We are fortunate to have a wide range of expertise and experience on the iRead project team. In a series of blog posts we will introduce each of our partners and find out what motivated them to get involved in the iRead project. Next up is DHBW Karlsruhe (introduced by Professor of Informatics, Kay Berkling).
Introducing Duale Hochschule Baden-Württemberg (DHBW) Cooperative State University Karlsruhe
The Duale Hochschule Baden-Württemberg Karlsruhe/Baden-Württemberg (DHBW) Cooperative State University Karlsruhe offers career-integrated undergraduate and Master study programs. The dual education concept in which employers and state-run professional educational schools cooperate has a long tradition in Germany.
The Computer Science Department in Karlsruhe is one of the largest departments at our University. Students studying in this discipline are exposed to software engineering practice at work and at the University. Over the past few years, research and publications have started to include Bachelor students’ work in their third year because they are able to engineer real systems that work in the real world.

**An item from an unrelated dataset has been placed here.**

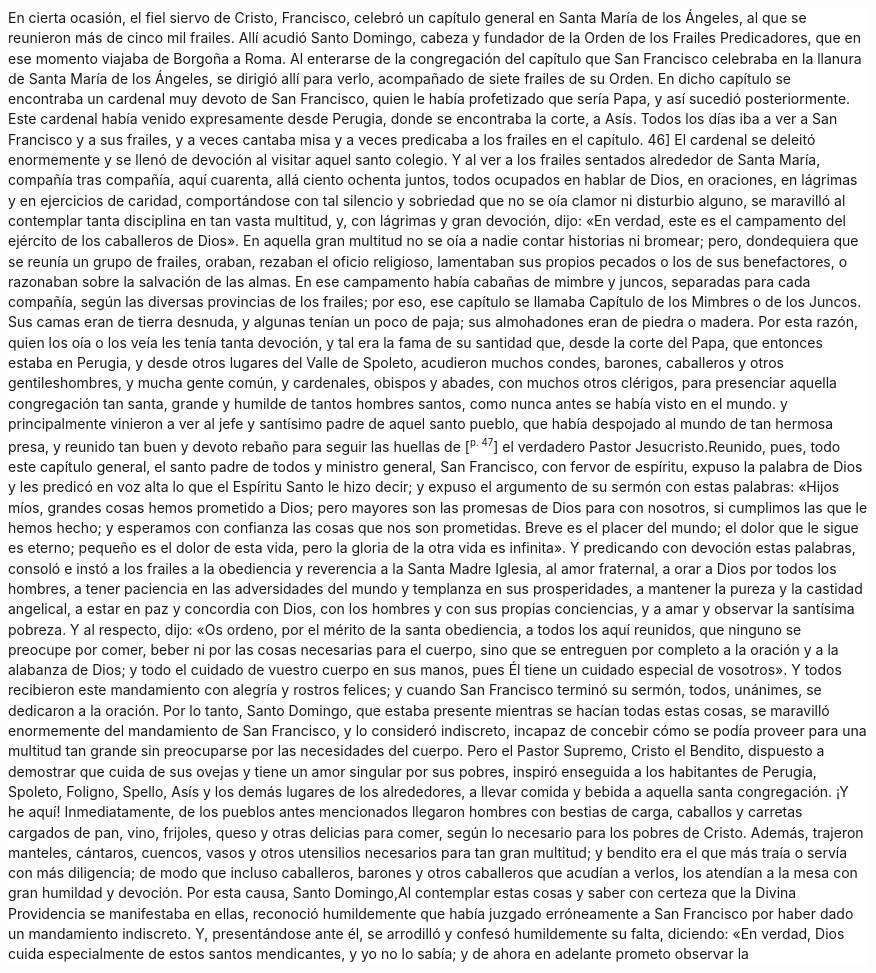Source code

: En cierta ocasión, el fiel siervo de Cristo, Francisco, celebró un capítulo general en Santa María de los Ángeles, al que se reunieron más de cinco mil frailes. Allí acudió Santo Domingo, cabeza y fundador de la Orden de los Frailes Predicadores, que en ese momento viajaba de Borgoña a Roma. Al enterarse de la congregación del capítulo que San Francisco celebraba en la llanura de Santa María de los Ángeles, se dirigió allí para verlo, acompañado de siete frailes de su Orden. En dicho capítulo se encontraba un cardenal muy devoto de San Francisco, quien le había profetizado que sería Papa, y así sucedió posteriormente. Este cardenal había venido expresamente desde Perugia, donde se encontraba la corte, a Asís. Todos los días iba a ver a San Francisco y a sus frailes, y a veces cantaba misa y a veces predicaba a los frailes en el capítulo. 46</small></sup>]</span> El cardenal se deleitó enormemente y se llenó de devoción al visitar aquel santo colegio. Y al ver a los frailes sentados alrededor de Santa María, compañía tras compañía, aquí cuarenta, allá ciento ochenta juntos, todos ocupados en hablar de Dios, en oraciones, en lágrimas y en ejercicios de caridad, comportándose con tal silencio y sobriedad que no se oía clamor ni disturbio alguno, se maravilló al contemplar tanta disciplina en tan vasta multitud, y, con lágrimas y gran devoción, dijo: «En verdad, este es el campamento del ejército de los caballeros de Dios». En aquella gran multitud no se oía a nadie contar historias ni bromear; pero, dondequiera que se reunía un grupo de frailes, oraban, rezaban el oficio religioso, lamentaban sus propios pecados o los de sus benefactores, o razonaban sobre la salvación de las almas. En ese campamento había cabañas de mimbre y juncos, separadas para cada compañía, según las diversas provincias de los frailes; por eso, ese capítulo se llamaba Capítulo de los Mimbres o de los Juncos. Sus camas eran de tierra desnuda, y algunas tenían un poco de paja; sus almohadones eran de piedra o madera. Por esta razón, quien los oía o los veía les tenía tanta devoción, y tal era la fama de su santidad que, desde la corte del Papa, que entonces estaba en Perugia, y desde otros lugares del Valle de Spoleto, acudieron muchos condes, barones, caballeros y otros gentileshombres, y mucha gente común, y cardenales, obispos y abades, con muchos otros clérigos, para presenciar aquella congregación tan santa, grande y humilde de tantos hombres santos, como nunca antes se había visto en el mundo. y principalmente vinieron a ver al jefe y santísimo padre de aquel santo pueblo, que había despojado al mundo de tan hermosa presa, y reunido tan buen y devoto rebaño para seguir las huellas de <span id="p47">[<sup><small>p. 47</small></sup>]</span> el verdadero Pastor Jesucristo.Reunido, pues, todo este capítulo general, el santo padre de todos y ministro general, San Francisco, con fervor de espíritu, expuso la palabra de Dios y les predicó en voz alta lo que el Espíritu Santo le hizo decir; y expuso el argumento de su sermón con estas palabras: «Hijos míos, grandes cosas hemos prometido a Dios; pero mayores son las promesas de Dios para con nosotros, si cumplimos las que le hemos hecho; y esperamos con confianza las cosas que nos son prometidas. Breve es el placer del mundo; el dolor que le sigue es eterno; pequeño es el dolor de esta vida, pero la gloria de la otra vida es infinita». Y predicando con devoción estas palabras, consoló e instó a los frailes a la obediencia y reverencia a la Santa Madre Iglesia, al amor fraternal, a orar a Dios por todos los hombres, a tener paciencia en las adversidades del mundo y templanza en sus prosperidades, a mantener la pureza y la castidad angelical, a estar en paz y concordia con Dios, con los hombres y con sus propias conciencias, y a amar y observar la santísima pobreza. Y al respecto, dijo: «Os ordeno, por el mérito de la santa obediencia, a todos los aquí reunidos, que ninguno se preocupe por comer, beber ni por las cosas necesarias para el cuerpo, sino que se entreguen por completo a la oración y a la alabanza de Dios; y todo el cuidado de vuestro cuerpo en sus manos, pues Él tiene un cuidado especial de vosotros». Y todos recibieron este mandamiento con alegría y rostros felices; y cuando San Francisco terminó su sermón, todos, unánimes, se dedicaron a la oración. Por lo tanto, Santo Domingo, que estaba presente mientras se hacían todas estas cosas, se maravilló enormemente del mandamiento de San Francisco, y lo consideró indiscreto, incapaz de concebir cómo se podía proveer para una multitud tan grande sin preocuparse por las necesidades del cuerpo. Pero el Pastor Supremo, Cristo el Bendito, dispuesto a demostrar que cuida de sus ovejas y tiene un amor singular por sus pobres, inspiró enseguida a los habitantes de Perugia, Spoleto, Foligno, Spello, Asís y los demás lugares de los alrededores, a llevar comida y bebida a aquella santa congregación. ¡Y he aquí! Inmediatamente, de los pueblos antes mencionados llegaron hombres con bestias de carga, caballos y carretas cargados de pan, vino, frijoles, queso y otras delicias para comer, según lo necesario para los pobres de Cristo. Además, trajeron manteles, cántaros, cuencos, vasos y otros utensilios necesarios para tan gran multitud; y bendito era el que más traía o servía con más diligencia; de modo que incluso caballeros, barones y otros caballeros que acudían a verlos, los atendían a la mesa con gran humildad y devoción. Por esta causa, Santo Domingo,Al contemplar estas cosas y saber con certeza que la Divina Providencia se manifestaba en ellas, reconoció humildemente que había juzgado erróneamente a San Francisco por haber dado un mandamiento indiscreto. Y, presentándose ante él, se arrodilló y confesó humildemente su falta, diciendo: «En verdad, Dios cuida especialmente de estos santos mendicantes, y yo no lo sabía; y de ahora en adelante prometo observar la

Professor Kay Berkling | Full Professor in Informatics
I joined the faculty of DHBW-Karlsruhe as Full Professor in Informatics in 2008. My expertise lies in working across disciplines to create real-world applications. I have worked at KIT, TIT, MIT, and Polytechnic University of Puerto Rico. My research originated in the area of automatic Language Identification and Dialect Identification in speech. Over the past decade the main area has become games and gamification with respect to education. Using speech technology, I designed a system for automatically classifying orthographic mistakes in children’s writing, enabling a more profound and corpus-based study of L1 acquisition.
I have also established on of the first corpora collections that are public and available through the Linguistic Data Consortium, thereby enabling researchers to work on a large data and more importantly on a common data set for comparative studies. I have degrees in teaching and languages as well as Engineering and Mathematics which gives me a broad perspective on her field of study. I have designed a game for orthography acquisition that has shown to be highly addictive to children and made a positive difference in standardized testing results (VERA-3) for those classrooms that participated in our studies.
For outstanding design in gamification for education, I also received the NEO award for the Technology Region Karlsruhe in 2016.
Why did I get involved in iRead?
I joined iRead on the recommendation of a network for like-minded researchers called INDUS (technologies for individualized language learning). The topic of this project lies at the intersection of my expertise, software engineering, linguistics, games, learning and language. I am excited about contributing to the project and seeing the games deployed in schools in Germany.